Fintech startup SeedFi announced Wednesday that it raised $65 million in new financing to help underserved communities struggling to make ends meet during the pandemic. The total amount raised consists of $50 million in debt financing in addition to a $15 million Series A led by Andreessen Horowitz.
The San Francisco-based company plans to invest the new capital in building out its product suite and growing its customer base. SeedFi’s platform provides low-income communities with the opportunity to build credit and foster a sense of financial literacy.
The company is launching with two initial product offerings. On SeedFi’s Credit Builder Plan, customers need to save as little as $10 from every paycheck. Their savings numbers are then submitted to credit bureaus in order to help them build their credit history.
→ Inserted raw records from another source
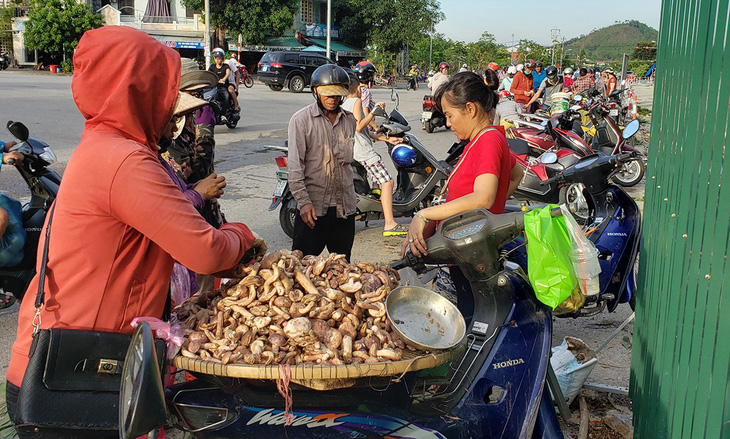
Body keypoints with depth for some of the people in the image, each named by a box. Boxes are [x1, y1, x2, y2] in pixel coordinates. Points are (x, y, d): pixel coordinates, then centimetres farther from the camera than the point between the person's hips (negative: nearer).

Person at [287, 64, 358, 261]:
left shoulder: (349, 120, 10)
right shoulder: (301, 119, -4)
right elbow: (295, 165, -10)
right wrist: (303, 201, -17)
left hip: (344, 205, 4)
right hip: (312, 206, -4)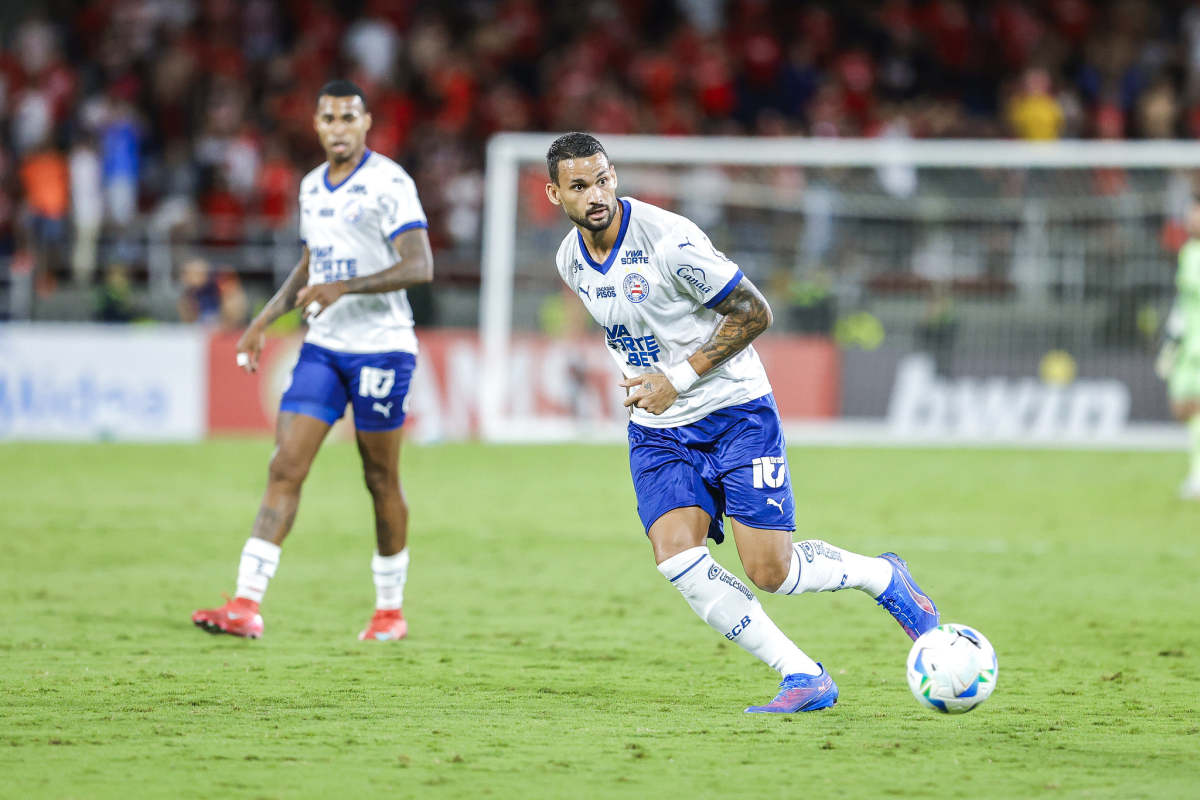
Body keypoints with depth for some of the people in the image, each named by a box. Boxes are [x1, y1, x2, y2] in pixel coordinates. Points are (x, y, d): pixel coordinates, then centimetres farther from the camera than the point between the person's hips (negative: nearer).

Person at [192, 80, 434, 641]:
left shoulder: (389, 182, -10)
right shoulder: (312, 187, 13)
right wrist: (263, 322, 17)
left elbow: (420, 266, -19)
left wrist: (343, 288, -28)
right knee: (284, 468, -7)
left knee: (380, 479, 4)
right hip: (321, 347, 6)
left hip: (380, 347, -6)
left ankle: (390, 610, 19)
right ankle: (247, 605, -14)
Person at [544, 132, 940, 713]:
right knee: (676, 556, -19)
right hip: (656, 430, 5)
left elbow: (754, 312, -14)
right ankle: (804, 678, -13)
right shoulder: (570, 262, 1)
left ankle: (881, 576, 21)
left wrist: (679, 377, -18)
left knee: (769, 571, -11)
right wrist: (639, 378, 9)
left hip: (733, 410, -5)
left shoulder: (669, 241, -20)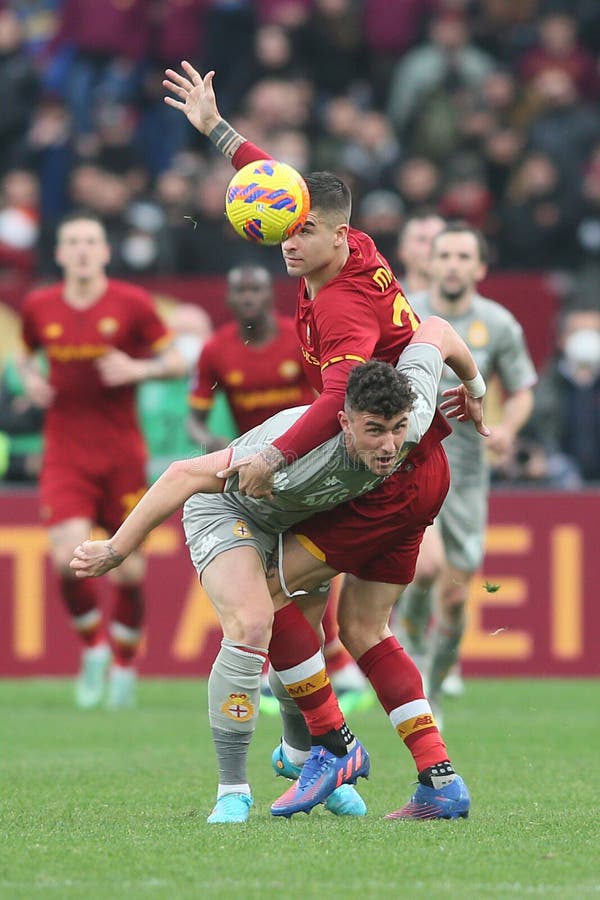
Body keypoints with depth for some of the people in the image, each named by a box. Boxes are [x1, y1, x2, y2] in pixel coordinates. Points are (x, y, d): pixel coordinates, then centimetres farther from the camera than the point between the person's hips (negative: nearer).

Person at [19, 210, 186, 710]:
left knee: (129, 568, -1)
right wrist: (30, 378, 1)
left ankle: (124, 665, 21)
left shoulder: (132, 303, -3)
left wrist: (137, 369, -17)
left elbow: (176, 363, 1)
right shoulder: (39, 307, 4)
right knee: (68, 558, -17)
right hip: (65, 454, 1)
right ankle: (94, 648, 8)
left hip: (122, 454, -1)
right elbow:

“It’s been very rewarding helping those in need and giving them better financial products. I think 2020 in particular has been a tough year and low-income communities have been hit hardest by the pandemic,” Jim McGinley, co-founder and CEO of SeedFi, said in an interview with Built In.
SeedFi’s Borrow and Grow Plan provides customers with immediate access to funds in case of an emergency. The plan is presented as a more affordable option than traditional installment or payday loans, according to the company.
“It functions kind of like an emergency loan with a built in savings plan, and it’s also credit building. Because of that kind of tax savings account, we’re able to offer a much, much lower rate than what other competitive products might look like,” Eric Burton, co-founder and COO of SeedFi, said. “We’re helping people meet their emergency need for cash and putting them on a better path forward.”
SeedFi launched in private beta in 2019. During that time, the company found that, after six months of on-time payments, its customers with no credit history were able to establish a credit score of 600. SeedFi customers with existing credit scores and less than three credit accounts increased their scores by an average of 45 points, according to the company.
“We’ve seen firsthand how the system has been designed for underprivileged Americans to fail. They barely make enough to cover their expenses and any misstep can set them back for years,” McGinley said in a statement. “Our goal is to address the root cause of the problem and leave our customers better off than we found them.”
Over the last 10 years, McGinley worked across several startups and big banks with the ultimate goal of building a credit card product to serve low-income communities across the country. McGinley met Burton along the way, when the two both held positions at Capital One. It was there that they both began laying the foundation for what would later become SeedFi.
“I grew up in a super poor family in central Texas where I experienced first hand all of the struggles of being low income,” Burton said. “I’ve borrowed my way through life to get to where I am now, I put myself through school and I’ve struggled with credit card debt, so this mission is very personal to me.”
In addition to growing out its suite of savings products, the company is also looking to expand the size of its team. According to McGinley, SeedFi plans to build out its technology, compliance and risk departments as it continues to scale.